[BEGIN Supplied material]
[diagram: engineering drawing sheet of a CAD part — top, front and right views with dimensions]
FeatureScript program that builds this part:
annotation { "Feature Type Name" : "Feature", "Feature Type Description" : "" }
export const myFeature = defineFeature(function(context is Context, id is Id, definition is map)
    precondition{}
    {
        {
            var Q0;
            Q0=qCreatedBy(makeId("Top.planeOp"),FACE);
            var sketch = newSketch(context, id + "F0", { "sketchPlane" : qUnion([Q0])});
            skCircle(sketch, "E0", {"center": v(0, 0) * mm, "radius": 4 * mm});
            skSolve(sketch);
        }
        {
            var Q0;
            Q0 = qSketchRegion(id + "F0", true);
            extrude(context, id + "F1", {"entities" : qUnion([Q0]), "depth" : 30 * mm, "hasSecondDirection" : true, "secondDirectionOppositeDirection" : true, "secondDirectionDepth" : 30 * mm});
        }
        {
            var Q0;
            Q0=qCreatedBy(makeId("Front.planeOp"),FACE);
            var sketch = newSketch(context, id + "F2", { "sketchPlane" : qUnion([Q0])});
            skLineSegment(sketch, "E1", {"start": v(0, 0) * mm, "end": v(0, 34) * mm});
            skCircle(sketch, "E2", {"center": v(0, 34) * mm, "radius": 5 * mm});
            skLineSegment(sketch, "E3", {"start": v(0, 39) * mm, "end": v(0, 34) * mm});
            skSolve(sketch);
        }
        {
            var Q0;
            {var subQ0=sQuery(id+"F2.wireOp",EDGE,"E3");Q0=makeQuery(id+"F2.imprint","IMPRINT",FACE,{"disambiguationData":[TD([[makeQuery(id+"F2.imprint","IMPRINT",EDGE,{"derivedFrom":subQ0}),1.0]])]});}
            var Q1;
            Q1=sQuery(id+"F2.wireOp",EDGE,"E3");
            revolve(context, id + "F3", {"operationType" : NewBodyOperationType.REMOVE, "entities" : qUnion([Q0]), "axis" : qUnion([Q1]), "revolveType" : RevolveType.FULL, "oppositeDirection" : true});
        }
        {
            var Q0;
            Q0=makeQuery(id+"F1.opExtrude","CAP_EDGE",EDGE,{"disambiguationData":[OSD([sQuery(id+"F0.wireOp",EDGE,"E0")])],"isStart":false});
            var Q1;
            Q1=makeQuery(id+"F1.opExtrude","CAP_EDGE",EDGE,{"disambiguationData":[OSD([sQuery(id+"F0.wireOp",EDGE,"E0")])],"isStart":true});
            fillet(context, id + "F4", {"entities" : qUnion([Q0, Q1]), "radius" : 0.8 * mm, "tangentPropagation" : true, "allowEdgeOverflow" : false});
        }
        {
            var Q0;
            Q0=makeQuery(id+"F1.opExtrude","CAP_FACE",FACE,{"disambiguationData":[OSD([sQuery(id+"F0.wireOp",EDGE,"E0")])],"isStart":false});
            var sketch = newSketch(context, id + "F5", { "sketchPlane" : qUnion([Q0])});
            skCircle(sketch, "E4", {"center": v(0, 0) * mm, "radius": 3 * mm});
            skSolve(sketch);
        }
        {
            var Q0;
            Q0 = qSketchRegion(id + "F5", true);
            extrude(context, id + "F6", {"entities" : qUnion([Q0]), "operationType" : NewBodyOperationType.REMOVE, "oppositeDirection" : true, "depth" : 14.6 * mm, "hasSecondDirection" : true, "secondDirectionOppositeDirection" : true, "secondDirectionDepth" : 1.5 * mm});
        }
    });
[END Supplied material]
→ **Problem statement**
Extract every line from the entries above that contains the string "makeQuery", matching case exactly.

→ **Output of the exercise**
            {var subQ0=sQuery(id+"F2.wireOp",EDGE,"E3");Q0=makeQuery(id+"F2.imprint","IMPRINT",FACE,{"disambiguationData":[TD([[makeQuery(id+"F2.imprint","IMPRINT",EDGE,{"derivedFrom":subQ0}),1.0]])]});}
            Q0=makeQuery(id+"F1.opExtrude","CAP_EDGE",EDGE,{"disambiguationData":[OSD([sQuery(id+"F0.wireOp",EDGE,"E0")])],"isStart":false});
            Q1=makeQuery(id+"F1.opExtrude","CAP_EDGE",EDGE,{"disambiguationData":[OSD([sQuery(id+"F0.wireOp",EDGE,"E0")])],"isStart":true});
            Q0=makeQuery(id+"F1.opExtrude","CAP_FACE",FACE,{"disambiguationData":[OSD([sQuery(id+"F0.wireOp",EDGE,"E0")])],"isStart":false});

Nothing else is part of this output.